Deadline Day Distress? A Closer Look at Fulham's Deadline Day (In)activity

Casey Sapio-USA TODAY Sports

Fulham's deadline day inactivity left supporters and pundits frustrated and confused, but a closer look at new owner Shahid Khan and his track record with the NFL's Jacksonville Jaguars may provide insight into what could be a more complex endgame.

If you're like me, yesterday you awoke with hope in your heart and then gradually felt it transform into something more akin to despair before possibly a brief spike of rage and then a begrudging acceptance chased with a little chuckle at the revelation that David Moyes and Manchester United were apparently catfished by a wily group of transfer window imposters.

It was an odd day that saw Montenegrin defender Elsad Zverotic unveiled as Fulham's marquee-signing-by-default and undoubtedly led an unprecedented amount of traffic to the 26-year-old's Wikipedia page. As soon as Fulham announce his squad number, I'm ordering a Zverotic shirt because, I mean, Zverotic.

Fulham's needs in this transfer window have been well documented and supporters were hopeful that a functional left back and a creative midfield orchestrator would be brought in to bolster a Martin Jol side that has appeared desperately deficient in these key areas. Instead, well, Zverotic.

══════════════════════════════

Exercise objective → Continue the piece on Fulham's deadline-day inactivity, picking up after its final sentence.

Material supplied →
══════════════════════════════

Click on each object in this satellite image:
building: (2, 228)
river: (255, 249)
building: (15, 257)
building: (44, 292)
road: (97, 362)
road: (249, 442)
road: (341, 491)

══════════════════════════════

Exercise response →
So what happened?

I don't think Fulham were incapable of making any deadline day signings. I don't think Martin Jol, et al are tragically obtuse and therefore unaware of weak spots in the squad as it has recently been deployed.  I don't think Shahid Khan intends to run the club as a miserly outfit content with 17th place in the table and a collection of bargain bin journeymen and past-their-prime stars. I do think there's a more complicated endgame in the offing and that Khan's background and leadership style provide clues as to what that might be.

With American football's Jacksonville Jaguars, Khan has quickly established himself as a progressive and involved owner anxious and willing to take chances and embrace innovative approaches that are sometimes in opposition to the way things have traditionally been done. At the heart of his philosophy is a belief in analytics, value for money, and a disdain for reactionary meddling.

Bear with me as I give an example from the Jaguars franchise. In American football there is no relegation or promotion and the worst teams at the end of each season get to select the best incoming university players in the next season's draft. This is a good thing for the Jaguars as, before Khan bought the team, they were consistently mediocre at best. Blain Gabbert, the Jaguars' quarterback, essentially the midfield genius and star striker of an American football team, was drafted by the Jaguars in 2011 to be the franchise's marquee player. His performances thus far have been a mixed bag and there has been strong sentiment that he's simply not the guy to run the Jaguars' offense. Replacing him would mean wasting a hugely expensive investment, scrapping years of work, and accepting more losing seasons in the hopes that a new, equally expensive quarterback could perform better.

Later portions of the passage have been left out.